Covid. “Já não vivo um dia de cada vez, vivo uma hora de cada vez”: a vida de um casal com filhos autistas que está “nos limites das forças”

14 maio 2020 22:22

d.r.

É uma família de sete pessoas, pais mais cinco filhos, dois dos quais autistas, um dos quais profundo (é, nas palavras da mãe, um “bebé gigante”, com 1,80 metros e quase cem quilos).
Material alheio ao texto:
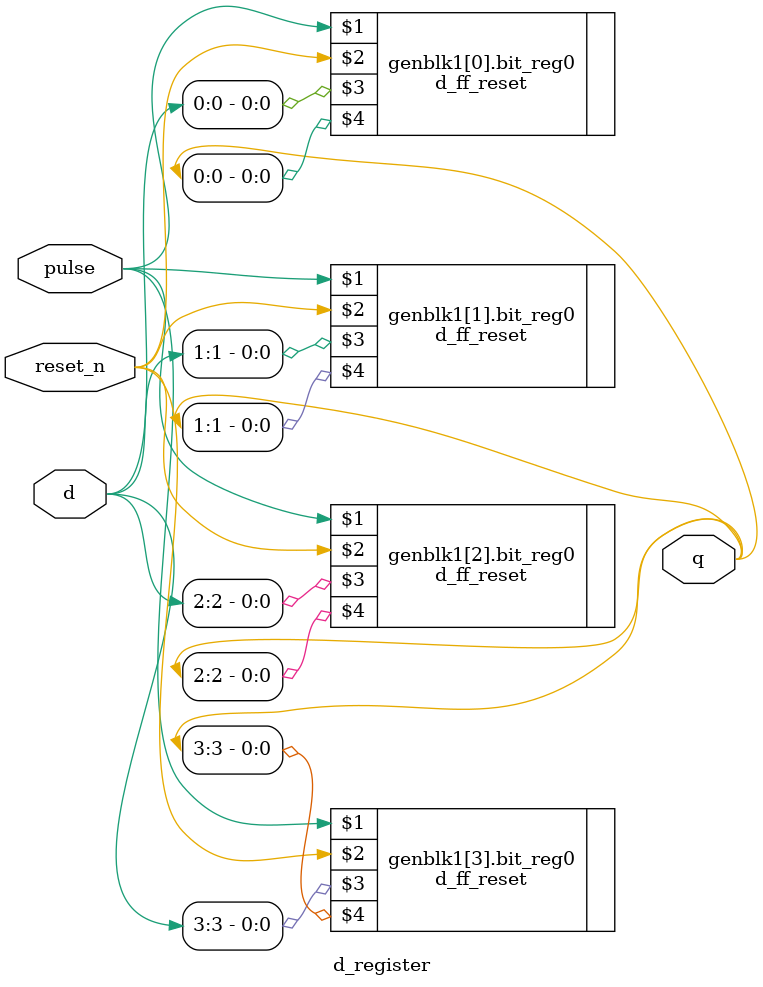
<source format=v>
module d_register #(
    parameter N = 4
) (
    input pulse, reset_n,
    input [N-1:0] d,
    output [N-1:0] q
);
    genvar i;
    generate
        for (i = 0; i < N ; i = i + 1) begin
            d_ff_reset bit_reg0 (pulse, reset_n, d[i], q[i]); 
        end
    endgenerate    
endmodule
</source>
O confinamento e a impossibilidade de qualquer apoio social e institucional nesta fase agravaram os sintomas de Pedro e de David. Os pais, professores, revezam-se para dar aulas e para que a escola à distância dos restantes filhos não sofra interrupções. “Estamos no limite das forças”, diz a mãe ao Expresso

14 maio 2020 22:22

“Já não vivo um dia de cada vez, vivo uma hora de cada vez.” Sílvia Marques di-lo ao telefone ao Expresso, desde o Funchal, às 22h30, enquanto David e Pedro dormem o sono dos justos e ela ganha coragem para preparar mais um dia — o seguinte. Hora a hora, vai construindo estes dias, desde que a quarentena começou a 13 de março. O leitor perguntará em que é que a situação desta professora de Filosofia do secundário difere da de tantos outros docentes, também desafiados a dar aulas em confinamento. A resposta é: provavelmente tudo. Sílvia Marques é professora mas é também mãe de cinco filhos, dois dos quais autistas, um dos quais autista profundo. E estar dois meses em quarentena desencadeou de novo o terramoto que ao longo de duas décadas ela e o marido, Paulo, aprenderam a conter.